Supplied data START

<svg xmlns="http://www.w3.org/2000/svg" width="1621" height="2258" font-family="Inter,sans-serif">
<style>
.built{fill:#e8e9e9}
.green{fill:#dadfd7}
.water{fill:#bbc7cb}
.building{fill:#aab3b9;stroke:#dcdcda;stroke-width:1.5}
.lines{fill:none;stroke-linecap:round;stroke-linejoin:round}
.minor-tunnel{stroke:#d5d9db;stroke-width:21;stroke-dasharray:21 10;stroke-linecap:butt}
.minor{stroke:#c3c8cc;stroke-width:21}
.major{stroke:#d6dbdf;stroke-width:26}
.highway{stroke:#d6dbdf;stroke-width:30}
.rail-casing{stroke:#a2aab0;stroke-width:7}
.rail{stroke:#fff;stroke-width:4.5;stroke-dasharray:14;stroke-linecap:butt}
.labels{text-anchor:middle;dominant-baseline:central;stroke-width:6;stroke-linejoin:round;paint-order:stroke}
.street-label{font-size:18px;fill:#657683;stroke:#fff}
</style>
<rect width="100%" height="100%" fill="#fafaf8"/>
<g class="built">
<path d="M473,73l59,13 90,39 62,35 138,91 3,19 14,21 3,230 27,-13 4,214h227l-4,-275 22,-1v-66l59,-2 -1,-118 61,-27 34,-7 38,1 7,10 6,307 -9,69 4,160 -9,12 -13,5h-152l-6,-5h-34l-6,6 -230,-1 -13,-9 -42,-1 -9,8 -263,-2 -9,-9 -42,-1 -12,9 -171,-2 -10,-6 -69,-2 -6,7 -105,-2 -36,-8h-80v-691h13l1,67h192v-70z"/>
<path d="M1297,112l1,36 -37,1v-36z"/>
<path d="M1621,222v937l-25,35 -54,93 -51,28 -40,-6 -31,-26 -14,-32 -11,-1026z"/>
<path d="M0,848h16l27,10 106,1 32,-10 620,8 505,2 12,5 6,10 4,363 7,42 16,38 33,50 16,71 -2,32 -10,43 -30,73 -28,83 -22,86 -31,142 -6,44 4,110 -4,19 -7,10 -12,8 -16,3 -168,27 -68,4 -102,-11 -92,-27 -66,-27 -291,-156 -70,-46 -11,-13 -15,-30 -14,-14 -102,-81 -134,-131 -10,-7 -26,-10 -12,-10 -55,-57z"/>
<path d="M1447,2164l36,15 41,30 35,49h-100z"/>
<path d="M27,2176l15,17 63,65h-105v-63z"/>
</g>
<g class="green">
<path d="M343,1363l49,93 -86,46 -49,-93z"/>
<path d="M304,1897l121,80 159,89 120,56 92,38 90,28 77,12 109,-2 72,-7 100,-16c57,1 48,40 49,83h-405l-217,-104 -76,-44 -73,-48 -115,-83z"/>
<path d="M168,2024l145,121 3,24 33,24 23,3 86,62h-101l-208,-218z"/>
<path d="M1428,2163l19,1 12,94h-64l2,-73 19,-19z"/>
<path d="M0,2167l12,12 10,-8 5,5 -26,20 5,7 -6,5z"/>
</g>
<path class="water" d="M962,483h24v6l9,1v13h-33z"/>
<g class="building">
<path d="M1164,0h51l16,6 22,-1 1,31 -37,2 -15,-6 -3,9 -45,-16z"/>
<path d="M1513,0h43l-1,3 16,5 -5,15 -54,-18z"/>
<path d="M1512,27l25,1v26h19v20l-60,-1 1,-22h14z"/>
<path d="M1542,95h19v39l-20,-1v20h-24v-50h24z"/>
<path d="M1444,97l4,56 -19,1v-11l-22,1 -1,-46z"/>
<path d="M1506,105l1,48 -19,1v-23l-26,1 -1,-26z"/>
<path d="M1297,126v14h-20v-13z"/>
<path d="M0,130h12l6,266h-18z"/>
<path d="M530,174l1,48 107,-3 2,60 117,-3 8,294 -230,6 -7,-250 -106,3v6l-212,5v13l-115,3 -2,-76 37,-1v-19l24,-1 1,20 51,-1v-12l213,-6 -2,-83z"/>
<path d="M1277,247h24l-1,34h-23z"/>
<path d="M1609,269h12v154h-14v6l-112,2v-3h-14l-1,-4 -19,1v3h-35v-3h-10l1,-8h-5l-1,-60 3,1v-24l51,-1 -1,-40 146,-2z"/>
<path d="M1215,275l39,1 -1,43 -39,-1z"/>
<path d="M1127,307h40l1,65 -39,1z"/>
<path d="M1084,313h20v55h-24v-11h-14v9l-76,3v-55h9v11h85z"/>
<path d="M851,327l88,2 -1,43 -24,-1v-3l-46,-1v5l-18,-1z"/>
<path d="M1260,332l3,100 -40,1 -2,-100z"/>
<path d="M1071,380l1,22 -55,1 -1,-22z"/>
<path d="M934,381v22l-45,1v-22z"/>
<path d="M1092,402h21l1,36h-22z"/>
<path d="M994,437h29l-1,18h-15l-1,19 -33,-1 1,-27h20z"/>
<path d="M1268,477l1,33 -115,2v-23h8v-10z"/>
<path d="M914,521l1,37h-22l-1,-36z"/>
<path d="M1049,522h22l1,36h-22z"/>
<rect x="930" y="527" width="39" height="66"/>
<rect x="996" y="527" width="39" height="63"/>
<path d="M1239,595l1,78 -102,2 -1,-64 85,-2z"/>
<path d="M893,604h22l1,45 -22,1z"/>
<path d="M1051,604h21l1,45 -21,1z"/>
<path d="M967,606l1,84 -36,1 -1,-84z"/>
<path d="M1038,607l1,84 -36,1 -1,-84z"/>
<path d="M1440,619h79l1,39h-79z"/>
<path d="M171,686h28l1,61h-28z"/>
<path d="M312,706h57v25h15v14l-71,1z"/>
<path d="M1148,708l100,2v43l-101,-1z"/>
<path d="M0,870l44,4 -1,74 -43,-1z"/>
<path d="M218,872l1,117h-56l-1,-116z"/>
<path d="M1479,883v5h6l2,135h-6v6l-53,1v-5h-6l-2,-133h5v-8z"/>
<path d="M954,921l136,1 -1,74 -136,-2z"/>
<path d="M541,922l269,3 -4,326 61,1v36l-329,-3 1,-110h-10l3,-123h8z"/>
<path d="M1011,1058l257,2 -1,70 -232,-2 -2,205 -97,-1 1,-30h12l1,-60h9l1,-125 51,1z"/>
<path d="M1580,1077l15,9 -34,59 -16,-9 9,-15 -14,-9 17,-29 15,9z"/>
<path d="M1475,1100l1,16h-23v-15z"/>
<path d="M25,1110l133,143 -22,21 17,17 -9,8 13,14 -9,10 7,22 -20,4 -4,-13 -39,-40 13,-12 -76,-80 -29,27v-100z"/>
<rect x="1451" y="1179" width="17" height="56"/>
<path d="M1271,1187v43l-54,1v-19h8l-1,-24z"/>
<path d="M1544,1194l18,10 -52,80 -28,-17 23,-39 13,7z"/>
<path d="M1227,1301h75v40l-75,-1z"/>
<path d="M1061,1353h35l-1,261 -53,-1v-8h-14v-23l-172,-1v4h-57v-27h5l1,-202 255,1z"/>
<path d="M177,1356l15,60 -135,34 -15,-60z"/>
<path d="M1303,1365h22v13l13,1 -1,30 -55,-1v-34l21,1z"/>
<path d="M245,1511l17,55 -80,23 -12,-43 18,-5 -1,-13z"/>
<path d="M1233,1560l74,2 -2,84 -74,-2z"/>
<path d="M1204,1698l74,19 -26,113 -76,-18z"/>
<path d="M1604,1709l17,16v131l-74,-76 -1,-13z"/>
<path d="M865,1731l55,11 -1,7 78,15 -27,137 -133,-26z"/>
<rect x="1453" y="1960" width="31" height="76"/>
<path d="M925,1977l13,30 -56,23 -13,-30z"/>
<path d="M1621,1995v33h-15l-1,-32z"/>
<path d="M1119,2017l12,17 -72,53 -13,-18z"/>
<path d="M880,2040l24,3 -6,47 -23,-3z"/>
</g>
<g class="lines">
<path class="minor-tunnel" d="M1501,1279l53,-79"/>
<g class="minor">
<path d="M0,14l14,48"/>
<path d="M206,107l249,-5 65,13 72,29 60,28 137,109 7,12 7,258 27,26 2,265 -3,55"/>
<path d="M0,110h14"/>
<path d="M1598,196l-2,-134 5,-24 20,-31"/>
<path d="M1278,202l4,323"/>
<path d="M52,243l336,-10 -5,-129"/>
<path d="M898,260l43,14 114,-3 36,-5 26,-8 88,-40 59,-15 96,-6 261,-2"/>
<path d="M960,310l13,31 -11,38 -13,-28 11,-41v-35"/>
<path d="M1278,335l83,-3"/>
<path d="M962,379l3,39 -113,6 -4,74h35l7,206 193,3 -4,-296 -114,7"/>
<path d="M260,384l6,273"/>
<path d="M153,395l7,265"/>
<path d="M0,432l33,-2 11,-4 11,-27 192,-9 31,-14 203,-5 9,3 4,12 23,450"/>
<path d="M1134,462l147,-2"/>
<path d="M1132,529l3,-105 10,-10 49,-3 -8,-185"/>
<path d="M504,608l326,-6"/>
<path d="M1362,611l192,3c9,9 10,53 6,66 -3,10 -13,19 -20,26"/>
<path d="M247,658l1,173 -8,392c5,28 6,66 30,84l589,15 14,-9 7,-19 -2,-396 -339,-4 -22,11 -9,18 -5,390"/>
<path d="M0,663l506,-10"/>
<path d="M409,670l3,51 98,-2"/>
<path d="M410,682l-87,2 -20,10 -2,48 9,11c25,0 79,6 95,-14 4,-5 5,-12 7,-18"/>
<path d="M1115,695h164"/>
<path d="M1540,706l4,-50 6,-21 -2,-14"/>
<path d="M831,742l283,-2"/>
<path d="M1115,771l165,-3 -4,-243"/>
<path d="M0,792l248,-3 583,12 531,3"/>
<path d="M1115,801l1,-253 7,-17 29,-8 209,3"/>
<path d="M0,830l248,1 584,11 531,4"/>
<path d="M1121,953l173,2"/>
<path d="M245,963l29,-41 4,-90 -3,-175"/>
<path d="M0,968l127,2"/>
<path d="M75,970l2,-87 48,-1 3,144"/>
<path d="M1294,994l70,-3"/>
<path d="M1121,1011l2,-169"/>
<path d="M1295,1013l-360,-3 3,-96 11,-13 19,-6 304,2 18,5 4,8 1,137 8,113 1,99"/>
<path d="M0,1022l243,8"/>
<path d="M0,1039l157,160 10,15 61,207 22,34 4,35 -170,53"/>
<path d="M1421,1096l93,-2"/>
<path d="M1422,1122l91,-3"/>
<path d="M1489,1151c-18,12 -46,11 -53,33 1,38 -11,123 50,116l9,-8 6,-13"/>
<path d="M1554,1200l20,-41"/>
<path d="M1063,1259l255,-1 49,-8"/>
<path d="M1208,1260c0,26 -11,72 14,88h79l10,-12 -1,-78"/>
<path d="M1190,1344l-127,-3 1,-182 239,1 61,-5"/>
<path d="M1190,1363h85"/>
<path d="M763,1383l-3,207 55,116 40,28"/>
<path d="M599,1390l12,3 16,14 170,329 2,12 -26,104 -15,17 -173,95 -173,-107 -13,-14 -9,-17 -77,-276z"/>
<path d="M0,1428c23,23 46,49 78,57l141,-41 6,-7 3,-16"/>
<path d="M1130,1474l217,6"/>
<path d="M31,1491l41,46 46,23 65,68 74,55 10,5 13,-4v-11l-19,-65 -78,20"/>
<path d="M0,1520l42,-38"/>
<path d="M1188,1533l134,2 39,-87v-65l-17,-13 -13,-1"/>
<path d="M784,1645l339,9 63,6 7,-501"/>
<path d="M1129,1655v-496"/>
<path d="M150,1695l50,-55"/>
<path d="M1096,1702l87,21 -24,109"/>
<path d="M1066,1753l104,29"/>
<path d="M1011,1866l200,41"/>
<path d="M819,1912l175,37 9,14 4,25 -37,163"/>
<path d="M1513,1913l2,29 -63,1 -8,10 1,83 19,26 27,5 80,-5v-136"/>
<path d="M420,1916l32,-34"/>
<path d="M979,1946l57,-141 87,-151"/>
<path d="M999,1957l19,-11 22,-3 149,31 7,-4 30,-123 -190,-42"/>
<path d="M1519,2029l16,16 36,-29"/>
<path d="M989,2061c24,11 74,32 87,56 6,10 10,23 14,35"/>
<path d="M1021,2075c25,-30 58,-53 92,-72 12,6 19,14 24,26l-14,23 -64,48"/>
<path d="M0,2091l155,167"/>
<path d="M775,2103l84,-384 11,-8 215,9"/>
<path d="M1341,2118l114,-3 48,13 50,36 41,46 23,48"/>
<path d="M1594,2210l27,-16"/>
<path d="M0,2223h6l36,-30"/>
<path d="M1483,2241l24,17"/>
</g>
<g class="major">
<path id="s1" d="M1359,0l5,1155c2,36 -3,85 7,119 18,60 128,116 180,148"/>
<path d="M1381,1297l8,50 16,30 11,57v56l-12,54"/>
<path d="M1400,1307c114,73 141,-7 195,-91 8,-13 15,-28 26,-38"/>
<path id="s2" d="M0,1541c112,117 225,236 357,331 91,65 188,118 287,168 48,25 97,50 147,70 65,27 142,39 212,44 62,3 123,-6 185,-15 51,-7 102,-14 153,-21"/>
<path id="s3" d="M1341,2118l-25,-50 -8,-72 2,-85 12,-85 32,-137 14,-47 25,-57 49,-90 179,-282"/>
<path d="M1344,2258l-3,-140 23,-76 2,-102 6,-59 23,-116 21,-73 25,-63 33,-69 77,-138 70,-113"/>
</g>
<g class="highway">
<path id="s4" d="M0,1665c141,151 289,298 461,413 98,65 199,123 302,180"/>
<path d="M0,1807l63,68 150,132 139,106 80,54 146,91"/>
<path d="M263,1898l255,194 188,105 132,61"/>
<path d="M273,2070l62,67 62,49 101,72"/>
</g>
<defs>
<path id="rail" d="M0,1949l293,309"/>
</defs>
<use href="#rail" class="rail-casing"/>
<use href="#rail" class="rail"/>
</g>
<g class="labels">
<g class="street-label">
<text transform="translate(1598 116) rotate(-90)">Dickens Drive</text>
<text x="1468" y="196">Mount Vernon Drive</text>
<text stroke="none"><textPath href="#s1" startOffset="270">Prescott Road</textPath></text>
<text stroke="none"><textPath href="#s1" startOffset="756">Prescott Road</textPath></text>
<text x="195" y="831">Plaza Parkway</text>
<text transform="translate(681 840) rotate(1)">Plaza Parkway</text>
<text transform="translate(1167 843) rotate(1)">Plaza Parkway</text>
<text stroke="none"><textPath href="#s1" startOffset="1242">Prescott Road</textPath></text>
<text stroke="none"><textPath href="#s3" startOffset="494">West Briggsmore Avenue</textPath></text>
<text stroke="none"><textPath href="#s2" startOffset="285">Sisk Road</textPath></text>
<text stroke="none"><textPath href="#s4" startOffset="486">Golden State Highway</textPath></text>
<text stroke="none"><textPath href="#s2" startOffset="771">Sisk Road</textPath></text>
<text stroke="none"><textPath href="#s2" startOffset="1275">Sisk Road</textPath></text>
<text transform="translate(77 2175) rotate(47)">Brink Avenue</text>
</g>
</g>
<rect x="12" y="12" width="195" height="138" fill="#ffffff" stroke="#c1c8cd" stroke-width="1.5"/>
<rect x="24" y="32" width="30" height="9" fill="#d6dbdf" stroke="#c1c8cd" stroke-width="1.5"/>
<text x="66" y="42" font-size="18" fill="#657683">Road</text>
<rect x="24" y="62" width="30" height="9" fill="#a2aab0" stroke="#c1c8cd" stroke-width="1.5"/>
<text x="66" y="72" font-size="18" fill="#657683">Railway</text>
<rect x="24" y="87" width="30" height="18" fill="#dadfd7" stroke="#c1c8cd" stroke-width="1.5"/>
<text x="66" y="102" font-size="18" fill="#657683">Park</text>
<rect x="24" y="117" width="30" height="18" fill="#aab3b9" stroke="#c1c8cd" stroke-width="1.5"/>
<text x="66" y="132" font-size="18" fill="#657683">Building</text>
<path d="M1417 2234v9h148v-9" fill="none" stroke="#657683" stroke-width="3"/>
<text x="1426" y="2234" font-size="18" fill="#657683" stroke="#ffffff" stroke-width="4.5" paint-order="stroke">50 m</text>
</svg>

Supplied data END

__Brief__.
Wherever the string "dasharray" appears in the data above, report the whole line.

__Your solution__.
.minor-tunnel{stroke:#d5d9db;stroke-width:21;stroke-dasharray:21 10;stroke-linecap:butt}
.rail{stroke:#fff;stroke-width:4.5;stroke-dasharray:14;stroke-linecap:butt}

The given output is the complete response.